44.ヒット商品展示会開催 (昭和61年2月)

 1985-86年のヒット商品展示会が昭和61年2月、本所ホールで開かれ、全国的に売れ行きの高い各商品が地元小売業界、一般消費者の関心を集めた。
 展示商品は、大手調査機関三菱総合研究所がメーカー2,700社を対象に、売り上げ倍率の大きかった商品(消費財)を調査の結果、上位ランクされた電化製品、カメラ、スポーツ用品、衣類、家庭用品、食料品など約1,000品目。
 展示品の中にはまだ地元で未発売のものも少なくなく、商品情報の薄さが反省された。特にワープロやカメラ、食料品などへの関心が高く、情報化、グルメ時代を反映したイベントでもあった。

45.国際委員会、長崎大学移転問題特別委員会設置 (昭和61年3月)

(1) 国際委員会

 昭和57年の長崎シンガポール協会設立、同59年の長崎マレーシア協会の設立、さらに同60年の在長崎中華人民共和国総領事館の開設、長崎セントポール姉妹都市締結30周年記念親善訪問団の派遣など地方における国際交流の活発化に伴い、本所は、国際交流に組織的に取り組む体制を整えるために、昭和61年3月、国際委員会(委員長・松田皜一副会頭)を設置した。
 委員会の活動内容は、関係機関や国際交流推進団体との連携、シンガポールでの物産展開催と使節団の派遣、国際会議の誘致、留学生の受け入れ、長崎国際博覧会(現・長崎「旅」博覧会)への協力など。

(2) 長崎大学移転問題特別委員会

 長崎大学の保田正人学長は、長崎大学の将来の発展のために現在地(文教キャンパス)より移転する長期構想を明らかにした。
 本所では、長崎大学の地域へのかかわり等その影響は大きいものがあることから昭和61年7月、長崎大学移転問題特別委員会(澤山精次郎委員長)を設置。大学本部と緊密な連携のもとに対応を進めることになった。
 委員会は、大学本部からその移転構想を聞く等活動を始めたが、63年10月、学長が土山秀夫医学部長と交替となり、凍結となった。

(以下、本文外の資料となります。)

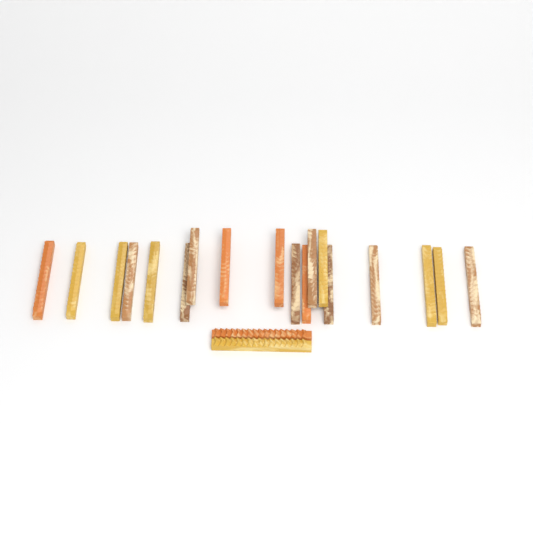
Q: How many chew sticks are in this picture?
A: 20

46.ハイテク塾『長崎伝習所』開校 (昭和61年4月)

ハイテク塾「長崎伝習所」の開校式
 21世紀に向けて地域社会と産業高度化を担う人材を育成し、人間ネットワークづくりを推進するため『長崎伝習所』が昭和61年度から設立され、長崎市と本所が共同運営を始めた。市民が学習、研究活動を行なうハイテク塾で、鎖国時代、海外文明の唯一の窓口だった長崎ならではの取り組み。
 『長崎伝習所』のネーミングは、ルーツをたどれば幕末までさか上る。長崎は鎖国時代、出島を通じて海外と交流、19世紀後半、西洋で優れた技術、学問がこの地にもたらされ、海軍伝習所や医学伝習所などが設立された。ここで化学、測量術、医学など当時、世界最先端の文明が伝えられ、近代日本の礎を築く優秀な人材を数多く輩出した。ハイテク塾『長崎伝習所』は、新しく、長崎を創造するための人材育成が狙いで、近代日本の道を開いたこれらの伝習所にあやかり命名された。
 塾は毎年2月にテーマを公募、先端技術、人材ネットワーク、長崎との関係などを基準に選定、開講されている。学習期間は1ヵ年、塾長には各テーマを応募した市民から選び、毎月数回研修会を開いている。
 61年に発足した塾は、3ヵ年にわたり、 (1) 先端技術及び工業に関する塾(6グループ) (2) 新商品開発・研究及び流通(2グループ) (3) 観光及び国際化(4グループ) (4) イベント関係(3グループ) (5) 都市形成関係(5グループ) (6) その他の塾の6ジャンル。28グループで延べ777人の塾生が、21世紀の新しい長崎創造に机を並べた。
 また各年とも塾の研究成果は報告書にまとめられたが、いずれも高い評価を受け、各塾で生まれた若い芽が長崎の活性化に大きく貢献するものと期待された。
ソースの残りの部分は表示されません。